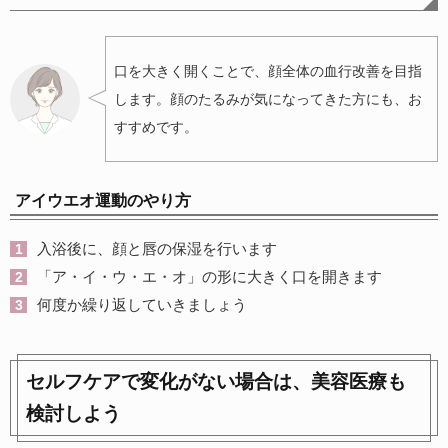
口を大きく開くことで、顔全体の血行改善を目指
します。顔のたるみが気になってきた方にも、お
すすめです。
アイウエオ運動のやり方
入浴後に、顔と唇の保湿を行います
「ア・イ・ウ・エ・オ」の形に大きく口を開きます
何度か繰り返していきましょう
セルフケアで変化がない場合は、美容医療も
検討しよう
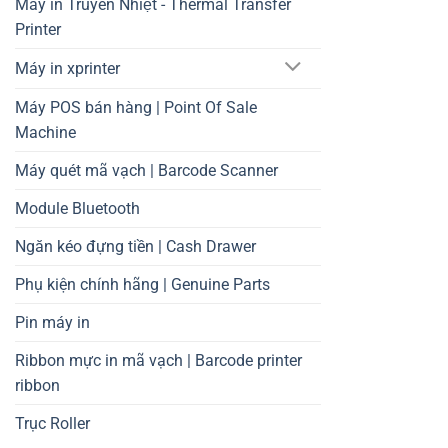
Máy in Truyền Nhiệt - Thermal Transfer
Printer
Máy in xprinter
Máy POS bán hàng | Point Of Sale
Machine
Máy quét mã vạch | Barcode Scanner
Module Bluetooth
Ngăn kéo đựng tiền | Cash Drawer
Phụ kiện chính hãng | Genuine Parts
Pin máy in
Ribbon mực in mã vạch | Barcode printer
ribbon
Trục Roller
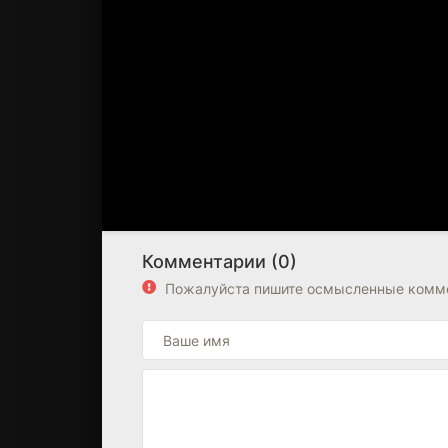
Комментарии (0)
Пожалуйста пишите осмысленные комме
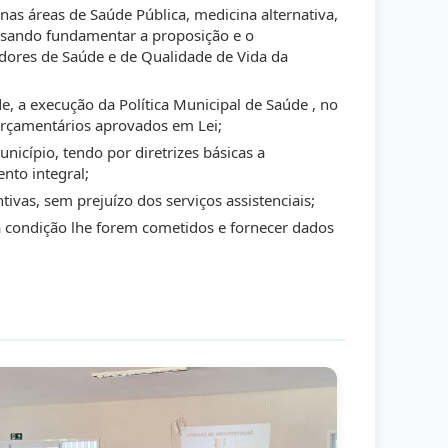
nas áreas de Saúde Pública, medicina alternativa,
visando fundamentar a proposição e o
dores de Saúde e de Qualidade de Vida da
, a execução da Política Municipal de Saúde , no
orçamentários aprovados em Lei;
nicípio, tendo por diretrizes básicas a
nto integral;
tivas, sem prejuízo dos serviços assistenciais;
a condição lhe forem cometidos e fornecer dados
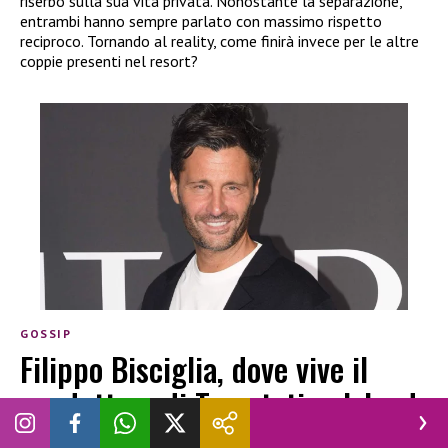
riserbo sulla sua vita privata. Nonostante la separazione,
entrambi hanno sempre parlato con massimo rispetto
reciproco. Tornando al reality, come finirà invece per le altre
coppie presenti nel resort?
GOSSIP
Filippo Bisciglia, dove vive il
conduttore di Temptation Island:
tutti i dettagli sulla sua casa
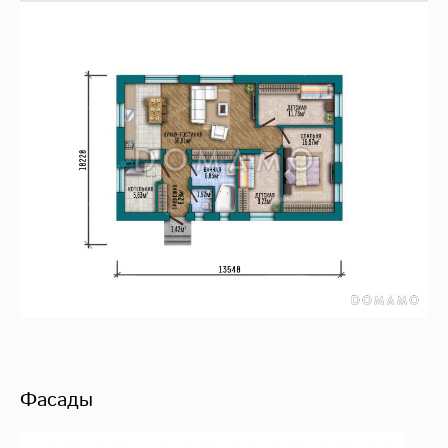
Фасады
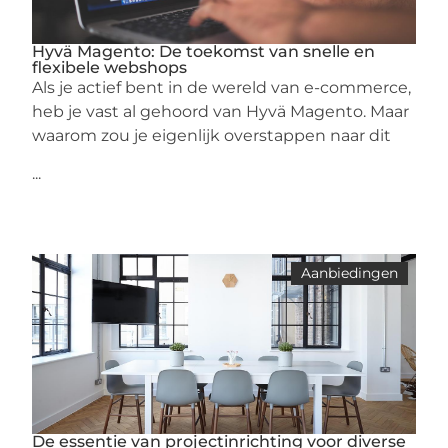
Hyvä Magento: De toekomst van snelle en
flexibele webshops
Als je actief bent in de wereld van e-commerce,
heb je vast al gehoord van Hyvä Magento. Maar
waarom zou je eigenlijk overstappen naar dit
...
Aanbiedingen
De essentie van projectinrichting voor diverse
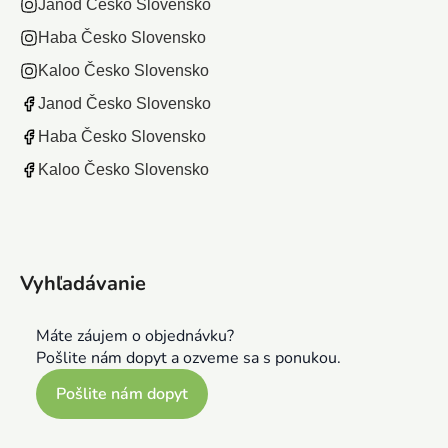
Janod Česko Slovensko
Haba Česko Slovensko
Kaloo Česko Slovensko
Janod Česko Slovensko
Haba Česko Slovensko
Kaloo Česko Slovensko
Vyhľadávanie
Máte záujem o objednávku?
Pošlite nám dopyt a ozveme sa s ponukou.
Pošlite nám dopyt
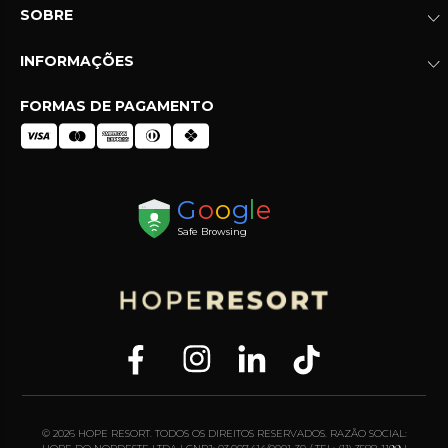
SOBRE
INFORMAÇÕES
FORMAS DE PAGAMENTO
© 2026 HOPE RESORT. TODOS OS DIREITOS RESERVADOS. RAZÃO SOCIAL:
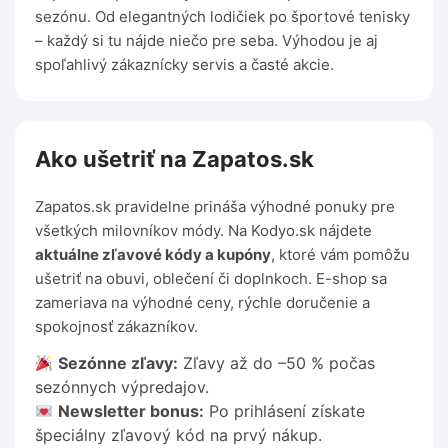
sezónu. Od elegantných lodičiek po športové tenisky
– každý si tu nájde niečo pre seba. Výhodou je aj
spoľahlivý zákaznícky servis a časté akcie.
Ako ušetriť na Zapatos.sk
Zapatos.sk pravidelne prináša výhodné ponuky pre
všetkých milovníkov módy. Na Kodyo.sk nájdete
aktuálne zľavové kódy a kupóny
, ktoré vám pomôžu
ušetriť na obuvi, oblečení či doplnkoch. E-shop sa
zameriava na výhodné ceny, rýchle doručenie a
spokojnosť zákazníkov.
Sezónne zľavy:
Zľavy až do –50 % počas
sezónnych výpredajov.
Newsletter bonus:
Po prihlásení získate
špeciálny zľavový kód na prvý nákup.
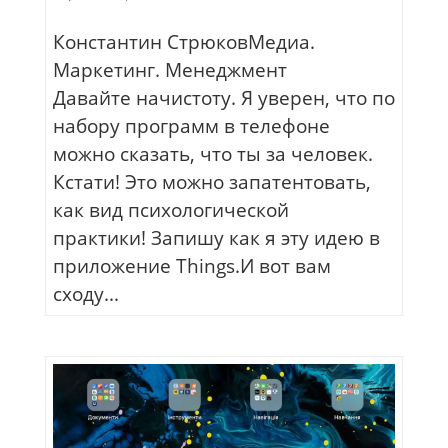
Константин СтрюковМедиа.
Маркетинг. Менеджмент
Давайте начистоту. Я уверен, что по
набору программ в телефоне
можно сказать, что ты за человек.
Кстати! Это можно запатентовать,
как вид психологической
практики! Запишу как я эту идею в
приложение Things.И вот вам
сходу...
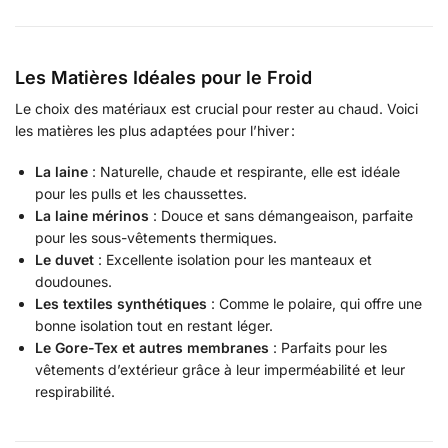
Les Matières Idéales pour le Froid
Le choix des matériaux est crucial pour rester au chaud. Voici
les matières les plus adaptées pour l’hiver :
La laine
: Naturelle, chaude et respirante, elle est idéale
pour les pulls et les chaussettes.
La laine mérinos
: Douce et sans démangeaison, parfaite
pour les sous-vêtements thermiques.
Le duvet
: Excellente isolation pour les manteaux et
doudounes.
Les textiles synthétiques
: Comme le polaire, qui offre une
bonne isolation tout en restant léger.
Le Gore-Tex et autres membranes
: Parfaits pour les
vêtements d’extérieur grâce à leur imperméabilité et leur
respirabilité.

+ + + +

● **WHAT YOU SHOULD DO**: Retype, exactly and with no pictures, everything above from the line with "Trục Roller" down to the line with "heb je vast al gehoord van Hyvä Magento. Maar", both included.

● **OUTPUT OF THE TASK**:
Trục Roller
Комментарии (0)
Пожалуйста пишите осмысленные комме
nas áreas de Saúde Pública, medicina alternativa,
visando fundamentar a proposição e o
dores de Saúde e de Qualidade de Vida da
, a execução da Política Municipal de Saúde , no
orçamentários aprovados em Lei;
nicípio, tendo por diretrizes básicas a
nto integral;
tivas, sem prejuízo dos serviços assistenciais;
a condição lhe forem cometidos e fornecer dados
riserbo sulla sua vita privata. Nonostante la separazione,
entrambi hanno sempre parlato con massimo rispetto
reciproco. Tornando al reality, come finirà invece per le altre
coppie presenti nel resort?
GOSSIP
Filippo Bisciglia, dove vive il
conduttore di Temptation Island:
tutti i dettagli sulla sua casa
Фасады
Hyvä Magento: De toekomst van snelle en
flexibele webshops
Als je actief bent in de wereld van e-commerce,
heb je vast al gehoord van Hyvä Magento. Maar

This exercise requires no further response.